(Dataset entries)
__________________________________________________

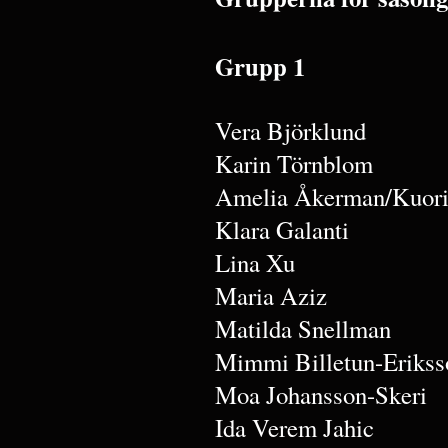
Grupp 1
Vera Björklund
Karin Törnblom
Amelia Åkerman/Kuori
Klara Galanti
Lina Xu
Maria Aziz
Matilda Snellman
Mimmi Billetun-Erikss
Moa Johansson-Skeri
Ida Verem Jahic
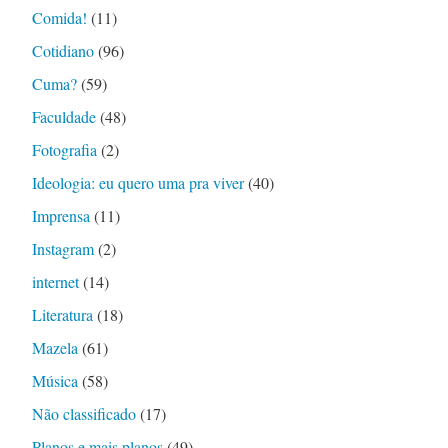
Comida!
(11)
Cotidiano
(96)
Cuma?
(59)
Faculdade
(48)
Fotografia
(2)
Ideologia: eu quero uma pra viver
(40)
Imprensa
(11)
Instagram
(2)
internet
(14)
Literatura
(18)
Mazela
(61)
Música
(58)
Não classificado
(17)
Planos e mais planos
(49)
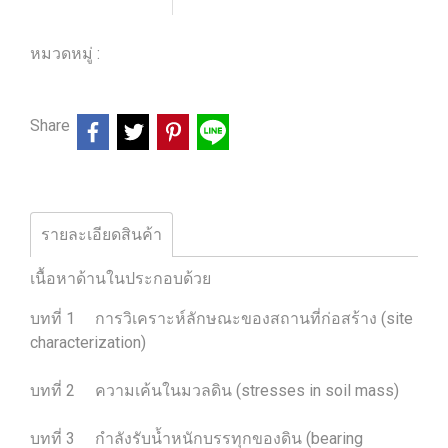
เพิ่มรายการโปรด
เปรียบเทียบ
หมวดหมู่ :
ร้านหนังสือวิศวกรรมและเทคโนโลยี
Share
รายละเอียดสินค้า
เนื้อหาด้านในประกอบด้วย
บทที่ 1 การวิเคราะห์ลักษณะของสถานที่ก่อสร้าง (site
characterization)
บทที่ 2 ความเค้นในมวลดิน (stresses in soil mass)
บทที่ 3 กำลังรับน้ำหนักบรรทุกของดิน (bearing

__________________________________________________

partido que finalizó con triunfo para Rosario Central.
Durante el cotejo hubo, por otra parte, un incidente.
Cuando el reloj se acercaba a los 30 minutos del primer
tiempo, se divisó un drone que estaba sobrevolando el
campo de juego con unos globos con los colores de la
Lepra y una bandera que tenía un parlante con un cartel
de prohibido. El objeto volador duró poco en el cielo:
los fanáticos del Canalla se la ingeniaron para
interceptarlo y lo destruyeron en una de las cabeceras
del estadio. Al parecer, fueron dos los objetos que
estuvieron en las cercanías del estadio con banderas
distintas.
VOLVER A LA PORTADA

__________________________________________________

#### WORK TO BE COMPLETED
In the entries above, find the line with "Amelia Åkerman/Kuori" and the line with "บทที่ 3 กำลังรับน้ำหนักบรรทุกของดิน (bearing". Write out exactly those two lines and every line between them, pictures excluded.

#### RESPONSE TO THIS EXERCISE
Amelia Åkerman/Kuori
Klara Galanti
Lina Xu
Maria Aziz
Matilda Snellman
Mimmi Billetun-Erikss
Moa Johansson-Skeri
Ida Verem Jahic
Comida!
(11)
Cotidiano
(96)
Cuma?
(59)
Faculdade
(48)
Fotografia
(2)
Ideologia: eu quero uma pra viver
(40)
Imprensa
(11)
Instagram
(2)
internet
(14)
Literatura
(18)
Mazela
(61)
Música
(58)
Não classificado
(17)
Planos e mais planos
(49)
เพิ่มรายการโปรด
เปรียบเทียบ
หมวดหมู่ :
ร้านหนังสือวิศวกรรมและเทคโนโลยี
Share
รายละเอียดสินค้า
เนื้อหาด้านในประกอบด้วย
บทที่ 1 การวิเคราะห์ลักษณะของสถานที่ก่อสร้าง (site
characterization)
บทที่ 2 ความเค้นในมวลดิน (stresses in soil mass)
บทที่ 3 กำลังรับน้ำหนักบรรทุกของดิน (bearing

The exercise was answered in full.